Setiap kejuaraan internal di lingkungan kampus Sijunjung menjadi arena pemanasan yang serius. Ajang ini menguji kesiapan teknik, strategi, dan mental para atlet. Persaingan di level lokal sangat ketat, karena semua peserta berambisi merebut tempat dalam tim inti yang akan mewakili Sijunjung di kancah nasional.


Tarung Derajat secara khusus menekankan pada aspek psikologis dan daya juang. Mahasiswa yang menekuni cabor ini diajarkan untuk tidak pernah menyerah, berdiri tegak menghadapi tekanan, dan selalu berusaha melampaui batas diri mereka sendiri. Prinsip ini menjadi bekal penting dalam kehidupan kampus.


Dukungan penuh dari institusi pendidikan di Sijunjung berperan besar. Penyediaan dojo yang representatif, pelatih bersertifikasi, dan program latihan terpadu memastikan kualitas atlet terjaga. Komitmen ini menunjukkan pengakuan kampus terhadap pentingnya olahraga bela diri dalam pembentukan karakter.


Keberhasilan mahasiswa Sijunjung di POMNAS di masa lalu menjadi motivasi kuat.
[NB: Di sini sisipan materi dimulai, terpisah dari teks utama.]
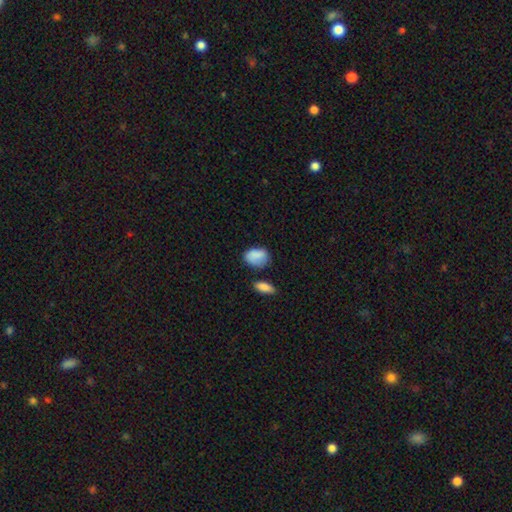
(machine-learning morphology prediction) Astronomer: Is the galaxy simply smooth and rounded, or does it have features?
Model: smooth — 86%.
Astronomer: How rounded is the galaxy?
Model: in between — 80%.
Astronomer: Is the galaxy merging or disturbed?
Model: none — 61%.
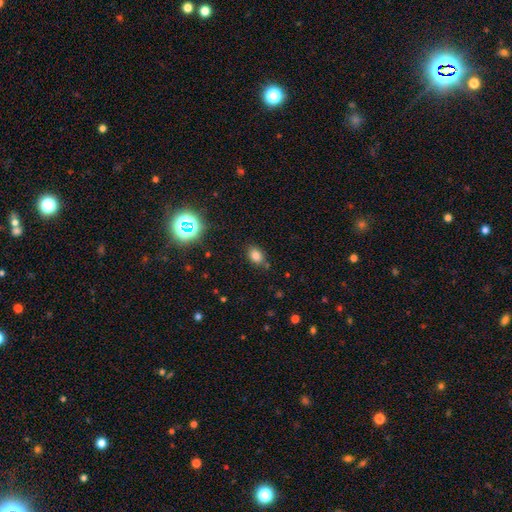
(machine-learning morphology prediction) Smooth or featured? Predicted: smooth (p=0.78). How rounded? Predicted: in between (p=0.67). Merging? Predicted: none (p=0.78).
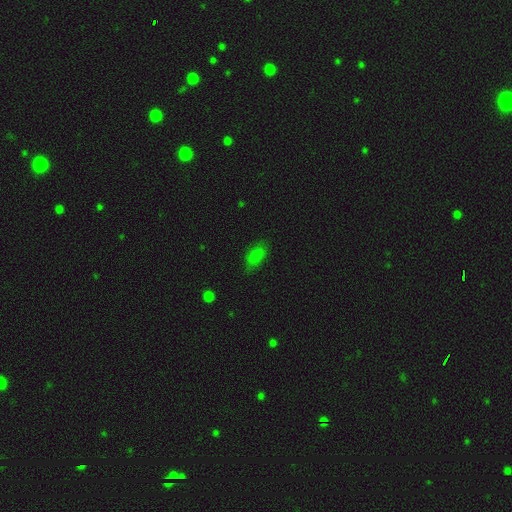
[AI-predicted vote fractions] This appears to be a smooth galaxy with no disk features (80%) that is in between round and cigar-shaped (89%). Merging: none (75%).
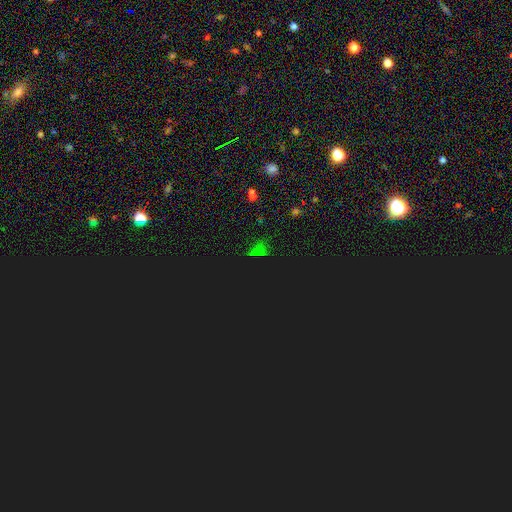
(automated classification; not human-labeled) Smooth or featured?
  - star or artifact: 75% *
  - smooth: 18%
  - featured or disk: 7%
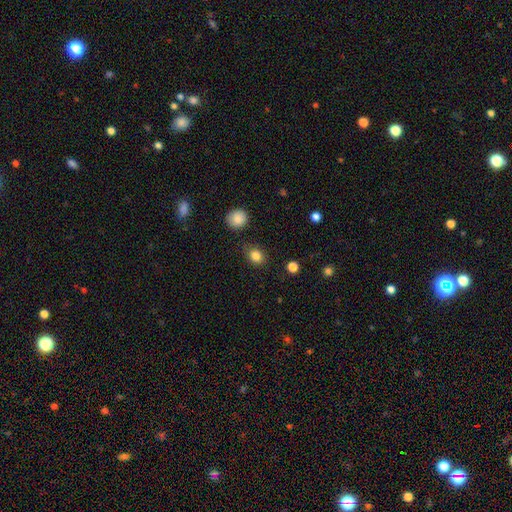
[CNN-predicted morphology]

Mereka bertekad melanjutkan tradisi juara di bidang Tarung Derajat dan Pencak Silat. Target mereka adalah mengukir prestasi, membawa pulang medali, dan mengharumkan nama daerah di tingkat nasional.


Pencak Silat dan Tarung Derajat bukan sekadar olahraga. Keduanya adalah sekolah kehidupan yang mengajarkan nilai-nilai kepemimpinan, fair play, dan tanggung jawab. Mahasiswa yang lulus dari kawah candradimuka ini dipastikan memiliki jiwa ksatria sejati.


Dengan gairah yang kuat dan fondasi latihan yang kokoh, mahasiswa Sijunjung siap menunjukkan kemampuan terbaik mereka. Mereka membuktikan bahwa semangat bela diri tradisional dan modern dapat bersatu untuk menciptakan generasi yang tangguh dan berprestasi di kancah olahraga nasional.